■ **Task requirements**
• A. Write out the part of the passage about the Hilltop Lodge that starts at "The Hilltop Lodge" and ends at "Rapid Transit project.", word for word.
• B. Edit all of the records so that "rotating" becomes "turning", and give them again with nothing else changed. Leave the pictures out of your answer.

■ **Passage given**
════

The Hilltop Lodge was a historic motel on Central Avenue (former U.S. Route 66) in Albuquerque, New Mexico, which was notable as one of the best-preserved Route 66 motels remaining in the city. It began as a small three-unit lodging in 1941, and was expanded to 12 units by owner E. H. Stopple in 1946. The property was added to the New Mexico State Register of Cultural Properties in 1997 and the National Register of Historic Places in 1998. The motel was demolished in 2003 after being shut down by the city as a nuisance property. The remainder of the site, including the neon sign, was cleared around 2017 for a realignment of Yucca Drive due to the Albuquerque Rapid Transit project.

The motel was a one-story, L-shaped building with 12 rooms. The office and manager's residence were at the front of the building, which had a decorative stepped parapet and a small porch.

════

(Stored items from a collection)
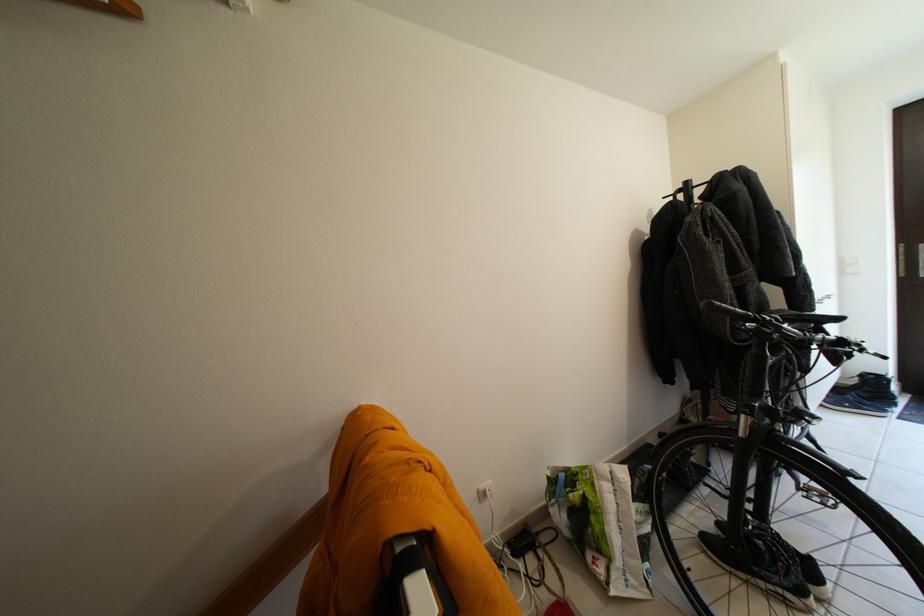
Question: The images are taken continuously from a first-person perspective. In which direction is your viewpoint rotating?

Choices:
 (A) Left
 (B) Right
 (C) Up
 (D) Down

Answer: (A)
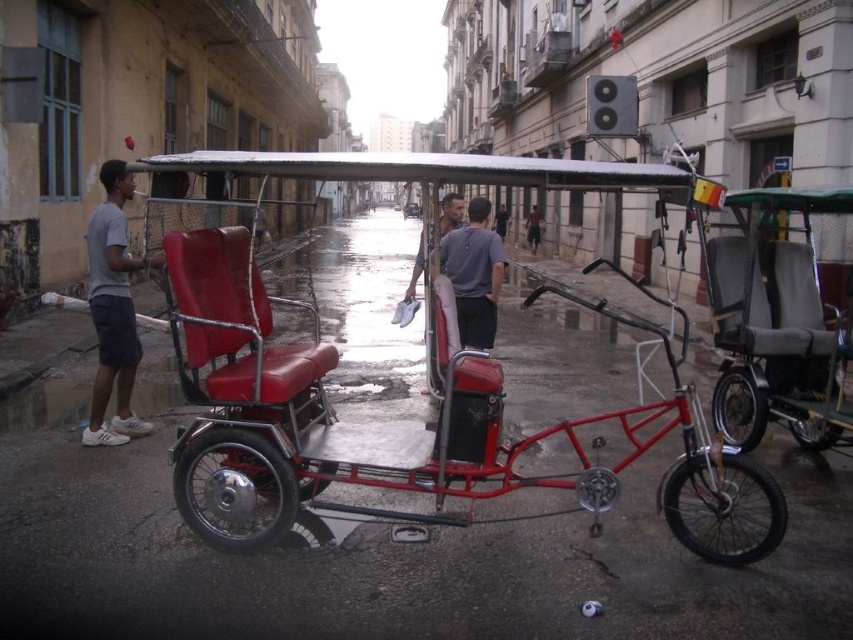
Question: Which point appears closest to the camera in this image?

════

■ **Responses per task**
• A.
The Hilltop Lodge was a historic motel on Central Avenue (former U.S. Route 66) in Albuquerque, New Mexico, which was notable as one of the best-preserved Route 66 motels remaining in the city. It began as a small three-unit lodging in 1941, and was expanded to 12 units by owner E. H. Stopple in 1946. The property was added to the New Mexico State Register of Cultural Properties in 1997 and the National Register of Historic Places in 1998. The motel was demolished in 2003 after being shut down by the city as a nuisance property. The remainder of the site, including the neon sign, was cleared around 2017 for a realignment of Yucca Drive due to the Albuquerque Rapid Transit project.

• B.
Question: The images are taken continuously from a first-person perspective. In which direction is your viewpoint turning?

Choices:
 (A) Left
 (B) Right
 (C) Up
 (D) Down

Answer: (A)
Question: Which point appears closest to the camera in this image?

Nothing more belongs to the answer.